Operation Peace Spring — NE Syria
October 2019  ·  Northeast Syria
Turkish military and proxy forces attack Kurdish-held territory in northeastern Syria, targeting the SDF — the primary US partner in the anti-ISIS campaign. The US withdraws forces from the area under Trump administration orders. The UN documents systematic violations by Turkish-backed forces including extrajudicial killings and the targeting of civilian infrastructure.
Hamas Political Hosting — Post-Oct 7
October 2023–Present  ·  Ankara / Istanbul
Following Hamas's October 7 attack, Erdoğan refuses to condemn the assault, hosts Hamas Political Bureau Chief Ismail Haniyeh in Ankara, describes Hamas fighters as "mujahideen," and in May 2024 suspends all trade with Israel. Turkey becomes the most senior NATO member state to take an openly pro-Hamas diplomatic position — creating an unprecedented fissure within the alliance.
NATO Accession Blockade
May 2022–March 2024  ·  NATO
Turkey blocks Sweden and Finland's NATO accession for over a year, demanding extradition of Kurdish political figures and the lifting of arms embargoes. Turkey extracts bilateral concessions on Kurdish extraditions from Sweden before approving its membership — using the context of Russia's Ukraine invasion to maximise leverage at the expense of alliance cohesion.

Affected Populations & IFC Desks

Turkey's enabling activities under Erdoğan have produced documented harm across an exceptionally wide range of populations — from Kurdish communities in Syria, Iraq, and Turkey itself, to Libyan civilians caught in proxy warfare, to European Muslim communities subjected to Turkish state surveillance and Brotherhood-adjacent radicalisation infrastructure.

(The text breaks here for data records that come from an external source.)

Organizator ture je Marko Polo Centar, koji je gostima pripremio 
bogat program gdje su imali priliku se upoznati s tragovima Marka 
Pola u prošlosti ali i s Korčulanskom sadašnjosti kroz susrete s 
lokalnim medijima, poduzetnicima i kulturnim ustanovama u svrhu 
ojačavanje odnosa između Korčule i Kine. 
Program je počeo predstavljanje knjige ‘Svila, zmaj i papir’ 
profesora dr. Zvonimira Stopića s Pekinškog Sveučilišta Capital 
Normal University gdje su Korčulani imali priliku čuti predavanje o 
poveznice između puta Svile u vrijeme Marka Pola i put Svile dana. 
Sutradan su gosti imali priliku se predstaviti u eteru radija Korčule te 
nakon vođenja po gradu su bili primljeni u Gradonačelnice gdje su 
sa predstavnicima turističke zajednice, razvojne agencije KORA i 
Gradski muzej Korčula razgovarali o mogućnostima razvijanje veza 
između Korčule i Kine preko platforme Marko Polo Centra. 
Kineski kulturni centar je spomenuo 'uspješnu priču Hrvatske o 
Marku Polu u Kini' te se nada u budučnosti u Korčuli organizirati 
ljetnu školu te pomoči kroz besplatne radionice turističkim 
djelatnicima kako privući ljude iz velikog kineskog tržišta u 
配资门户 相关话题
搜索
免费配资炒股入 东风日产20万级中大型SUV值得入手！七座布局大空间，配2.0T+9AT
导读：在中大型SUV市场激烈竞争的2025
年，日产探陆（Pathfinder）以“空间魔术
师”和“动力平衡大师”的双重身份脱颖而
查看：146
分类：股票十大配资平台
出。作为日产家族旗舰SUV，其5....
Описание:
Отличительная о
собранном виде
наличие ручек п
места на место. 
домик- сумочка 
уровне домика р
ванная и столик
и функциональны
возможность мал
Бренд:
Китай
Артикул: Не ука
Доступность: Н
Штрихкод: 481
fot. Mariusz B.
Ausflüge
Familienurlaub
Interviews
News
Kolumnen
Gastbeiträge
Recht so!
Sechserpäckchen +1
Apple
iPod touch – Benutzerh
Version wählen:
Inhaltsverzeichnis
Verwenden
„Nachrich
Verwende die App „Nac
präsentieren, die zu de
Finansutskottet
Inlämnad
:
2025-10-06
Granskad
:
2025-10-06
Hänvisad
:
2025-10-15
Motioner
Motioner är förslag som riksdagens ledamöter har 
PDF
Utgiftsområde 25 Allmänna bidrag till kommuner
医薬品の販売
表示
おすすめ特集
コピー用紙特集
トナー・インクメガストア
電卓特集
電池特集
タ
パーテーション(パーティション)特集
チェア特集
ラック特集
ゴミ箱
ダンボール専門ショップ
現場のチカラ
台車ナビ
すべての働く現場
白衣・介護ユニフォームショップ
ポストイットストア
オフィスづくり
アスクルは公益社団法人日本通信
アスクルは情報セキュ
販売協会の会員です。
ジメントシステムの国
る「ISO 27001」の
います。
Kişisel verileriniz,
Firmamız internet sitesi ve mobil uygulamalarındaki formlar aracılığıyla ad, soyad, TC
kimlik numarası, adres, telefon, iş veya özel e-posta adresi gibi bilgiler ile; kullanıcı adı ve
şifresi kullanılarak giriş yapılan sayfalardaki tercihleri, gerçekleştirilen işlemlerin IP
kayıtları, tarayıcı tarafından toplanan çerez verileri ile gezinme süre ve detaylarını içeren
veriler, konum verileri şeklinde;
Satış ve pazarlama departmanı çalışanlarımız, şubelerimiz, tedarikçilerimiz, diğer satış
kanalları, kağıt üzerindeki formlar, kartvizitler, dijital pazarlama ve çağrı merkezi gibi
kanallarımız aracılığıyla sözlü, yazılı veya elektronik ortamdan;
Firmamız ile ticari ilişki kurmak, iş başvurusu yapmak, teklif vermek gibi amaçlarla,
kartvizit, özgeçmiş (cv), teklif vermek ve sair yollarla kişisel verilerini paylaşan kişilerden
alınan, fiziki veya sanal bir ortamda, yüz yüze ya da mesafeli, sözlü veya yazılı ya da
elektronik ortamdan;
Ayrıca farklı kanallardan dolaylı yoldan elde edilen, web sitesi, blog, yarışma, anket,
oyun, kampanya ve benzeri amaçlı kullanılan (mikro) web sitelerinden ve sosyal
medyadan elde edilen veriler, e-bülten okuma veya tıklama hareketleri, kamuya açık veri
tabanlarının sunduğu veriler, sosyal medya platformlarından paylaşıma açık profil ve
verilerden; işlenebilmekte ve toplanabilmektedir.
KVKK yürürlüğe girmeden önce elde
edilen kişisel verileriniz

Northern Middle East Desk — Kurds
Kurdish populations in northern Syria subjected to Turkish military operations and proxy militia violence — including the displacement of over 300,000 Afrin Kurds, the targeting of Kurdish civilian infrastructure, and systematic demographic engineering of Kurdish-majority areas. Documented by IFC's Northern Middle East and Kurds desks as among the most severe ongoing violations against Kurdish communities.
Northern Middle East Desk — Kurds
Kurdish political community inside Turkey — subjected to the arrest and removal of elected HDP/DEM Party mayors and MPs, the prosecution of thousands of Kurdish political activists, and mass imprisonment of journalists covering Kurdish issues. Turkey holds more journalists in prison than almost any other country globally, the majority from Kurdish media.
Levant Desk
Israeli and Palestinian civilians affected by Turkey's sustained political, financial, and diplomatic support for Hamas — including Erdoğan's refusal to condemn the October 7 attacks, the hosting of Hamas leadership in Ankara, and Istanbul's role as a Hamas financial operations hub. Turkey's support has materially sustained Hamas's international political standing and fundraising capacity.
North Africa Desk
Libyan civilians caught in the proxy war sustained by Turkey's deployment of Syrian Islamist fighters — including documented war crimes, looting, abductions, and demographic displacement perpetrated by Turkish-backed forces in western Libya. Turkey's permanent military presence has entrenched conflict dynamics and prevented Libyan political unification.
Europe Desk
Turkish diaspora communities in Germany, Austria, the Netherlands, Belgium, and France subjected to systematic surveillance, intimidation, and political mobilisation by Turkish state institutions — including MIT intelligence operations and Diyanet mosque networks used to monitor and pressure political opponents and Kurdish activists living in Europe.
Europe Desk
European Muslim communities exposed to Brotherhood-adjacent religious and political messaging through Diyanet-affiliated mosque networks and Turkey-hosted Brotherhood media — part of a broader Islamist institutional infrastructure that European governments have increasingly scrutinised as a radicalisation and political influence vector.